Although Cup teams tested in December at the Charlotte 1.5-mile oval, the final rules package came later and was a culmination of what was learned at that Charlotte test along with input from teams and drivers. Stefanyshyn said his group tried five different combinations in the Charlotte test and "came up with this one from there."
The biggest changes to the Gen-6 cars for 2014 were aerodynamically and to the chassis, which essentially had its ride-height rule relaxed. That allows teams to use the same springs in the race that they do in inspection.
"The springs in the front of the car were more for inspection than for racing before,'" Stefanyshyn said. "A lot of effort and energy went into spring work for inspection purposes and had little value for the racing on track. We essentially said, all right guys, why don't you set up your spring package for how you want to race.
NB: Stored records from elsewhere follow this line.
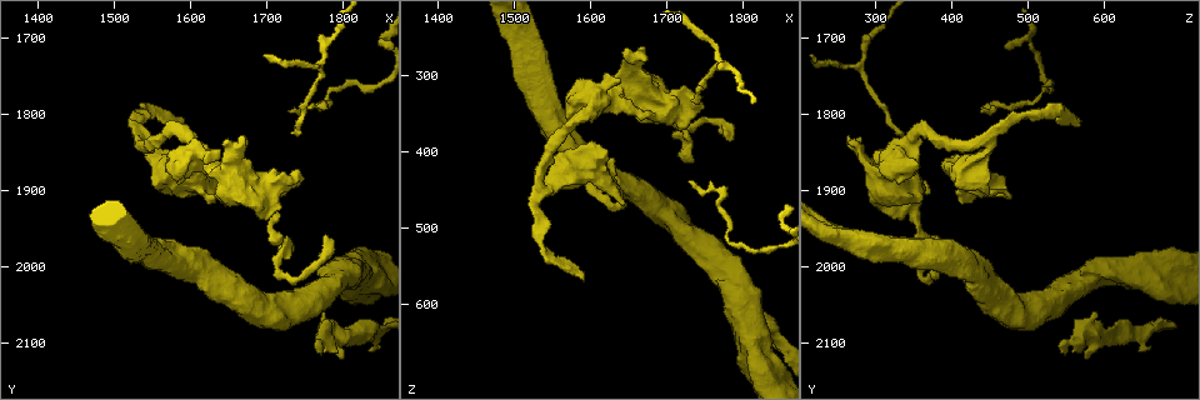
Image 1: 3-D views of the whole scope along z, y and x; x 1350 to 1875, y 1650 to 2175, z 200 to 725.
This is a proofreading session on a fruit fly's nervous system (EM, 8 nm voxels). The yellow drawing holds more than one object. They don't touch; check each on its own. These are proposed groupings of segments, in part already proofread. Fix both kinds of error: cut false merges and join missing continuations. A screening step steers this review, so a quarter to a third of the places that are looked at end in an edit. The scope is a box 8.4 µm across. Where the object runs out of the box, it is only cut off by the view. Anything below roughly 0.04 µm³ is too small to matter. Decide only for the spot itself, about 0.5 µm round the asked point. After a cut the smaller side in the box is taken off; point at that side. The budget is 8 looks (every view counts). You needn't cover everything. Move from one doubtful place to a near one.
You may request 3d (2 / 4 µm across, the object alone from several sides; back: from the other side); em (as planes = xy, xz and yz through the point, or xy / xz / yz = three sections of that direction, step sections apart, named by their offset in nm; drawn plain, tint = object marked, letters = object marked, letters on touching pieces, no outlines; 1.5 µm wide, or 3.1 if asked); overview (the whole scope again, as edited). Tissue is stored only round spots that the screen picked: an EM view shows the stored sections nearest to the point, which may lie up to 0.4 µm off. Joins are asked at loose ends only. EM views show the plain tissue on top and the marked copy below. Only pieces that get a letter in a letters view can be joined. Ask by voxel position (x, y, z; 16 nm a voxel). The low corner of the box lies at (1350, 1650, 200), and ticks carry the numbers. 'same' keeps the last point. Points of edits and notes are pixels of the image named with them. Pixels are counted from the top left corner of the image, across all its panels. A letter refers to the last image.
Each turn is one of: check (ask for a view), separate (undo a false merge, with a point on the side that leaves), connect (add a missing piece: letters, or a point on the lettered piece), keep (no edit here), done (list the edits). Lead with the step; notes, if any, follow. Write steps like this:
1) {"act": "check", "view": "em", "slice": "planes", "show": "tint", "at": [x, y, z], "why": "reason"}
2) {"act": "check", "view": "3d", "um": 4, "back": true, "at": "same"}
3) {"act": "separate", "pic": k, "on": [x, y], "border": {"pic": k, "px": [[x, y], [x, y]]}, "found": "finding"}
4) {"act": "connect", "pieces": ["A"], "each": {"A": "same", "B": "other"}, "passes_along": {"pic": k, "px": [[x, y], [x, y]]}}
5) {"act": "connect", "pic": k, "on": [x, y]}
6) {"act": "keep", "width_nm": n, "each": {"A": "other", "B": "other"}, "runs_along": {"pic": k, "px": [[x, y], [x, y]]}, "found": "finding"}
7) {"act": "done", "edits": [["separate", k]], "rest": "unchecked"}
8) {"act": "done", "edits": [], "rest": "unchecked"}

"What that means is they've gone to stiffer springs. What I think will happen ? when they get at higher speeds the cars will be more stable, therefore the drivers will have more confidence and the theory is they'll drive closer together."
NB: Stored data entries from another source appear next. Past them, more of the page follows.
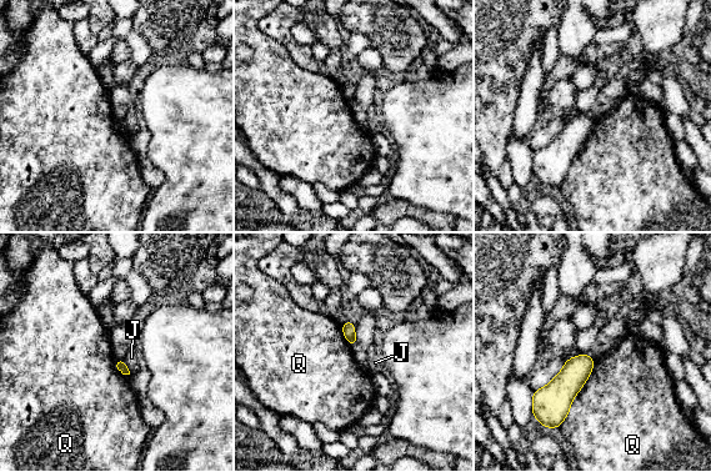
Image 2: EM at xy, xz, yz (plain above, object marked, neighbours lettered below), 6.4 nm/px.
{"act": "keep", "longest_contact_nm": ["Q", 500], "each": {"J": "other", "Q": "other"}, "border": {"pic": 2, "px": [[595, 360], [591, 373], [559, 427]]}, "found": "no lettered piece goes on from it"}

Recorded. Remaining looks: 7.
{"act": "check", "view": "3d", "um": 4, "at": [1790, 2115, 565], "why": "an open end"}

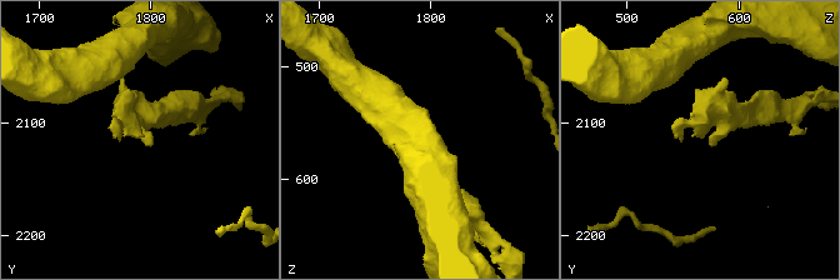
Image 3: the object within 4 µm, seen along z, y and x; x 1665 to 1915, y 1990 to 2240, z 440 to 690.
{"act": "check", "view": "em", "slice": "yz", "step": 8, "show": "letters", "at": [1788, 2114, 566], "why": "shape alone is not enough"}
Stefanyshyn said NASCAR has been happy with the cars' performance at the first two races. This intermediate package, however, isn't used on the Daytona and Talladega superspeedways and Phoenix's 1-miler didn't showcase the potential either because the low speeds never gave the new aero design a chance to affect things.
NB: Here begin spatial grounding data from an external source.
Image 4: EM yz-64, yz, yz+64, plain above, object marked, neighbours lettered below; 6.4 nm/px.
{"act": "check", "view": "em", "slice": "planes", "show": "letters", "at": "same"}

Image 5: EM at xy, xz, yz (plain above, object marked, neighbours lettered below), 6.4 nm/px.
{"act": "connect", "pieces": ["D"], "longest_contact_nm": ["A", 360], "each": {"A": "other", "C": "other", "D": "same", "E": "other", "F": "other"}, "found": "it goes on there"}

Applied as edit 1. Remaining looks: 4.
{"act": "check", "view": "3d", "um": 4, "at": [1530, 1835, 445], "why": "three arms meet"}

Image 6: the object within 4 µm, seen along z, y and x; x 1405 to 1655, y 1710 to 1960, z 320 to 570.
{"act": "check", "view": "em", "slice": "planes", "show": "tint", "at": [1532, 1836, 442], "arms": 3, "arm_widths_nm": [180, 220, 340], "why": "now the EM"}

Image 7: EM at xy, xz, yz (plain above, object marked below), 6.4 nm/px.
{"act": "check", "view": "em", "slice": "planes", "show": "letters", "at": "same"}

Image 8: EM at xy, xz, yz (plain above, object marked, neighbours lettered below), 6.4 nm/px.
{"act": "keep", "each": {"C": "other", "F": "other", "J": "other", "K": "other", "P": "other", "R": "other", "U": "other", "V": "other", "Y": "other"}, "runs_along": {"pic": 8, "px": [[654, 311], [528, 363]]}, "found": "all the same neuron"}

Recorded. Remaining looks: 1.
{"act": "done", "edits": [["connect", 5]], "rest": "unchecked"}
Kevin Harvick's dominating Sunday at Phoenix was more a combination of two variables than an indictment on the car's real potential, Stefanyshyn said. The second through 10th place cars at Phoenix were tightly grouped and their finishes decided by smaller fractions of a second.
"It's a strong track for Harvick, he's always done well there and they did seem to demonstrate in Charlotte in December that their team had this chassis package figured out, they seemed to have chassis changes figured out early on," Stefanyshyn said.
It is a glimpse of what to expect this week at Las Vegas, and at the 2-mile Fontana, Calif., track and then again at the 1.5-mile Texas Motor Speedway high banks.
"What we'll probably see, is the aero changes are essentially the same for everybody so there isn't a lot of room for the teams to play around in there," Stefanyshyn said. "That piece is mostly the drivers finding the limit of the aero and getting comfortable driving at that limit."
NASCAR's tech department has its eye on the big prize. And even then, Stefanyshyn says, the big jackpot will likely be next season when NASCAR's plans to tweak the cars again in its effort to further facilitate the kind of close, exciting racing for which the sport is famous.
"Going into 2015 we'll press harder on the aerodynamics and see if we can make bigger changes and also work on the engine and tire area," he said. "We'll determine how this 2014 package is going and if we're right and the stars align, it could be everything is wonderful with the aero package we won't necessarily make changes to 2015 if we don't think they're needed.
"We have to start working now with an eye that if we find more improvements we'll get them in time for 2015."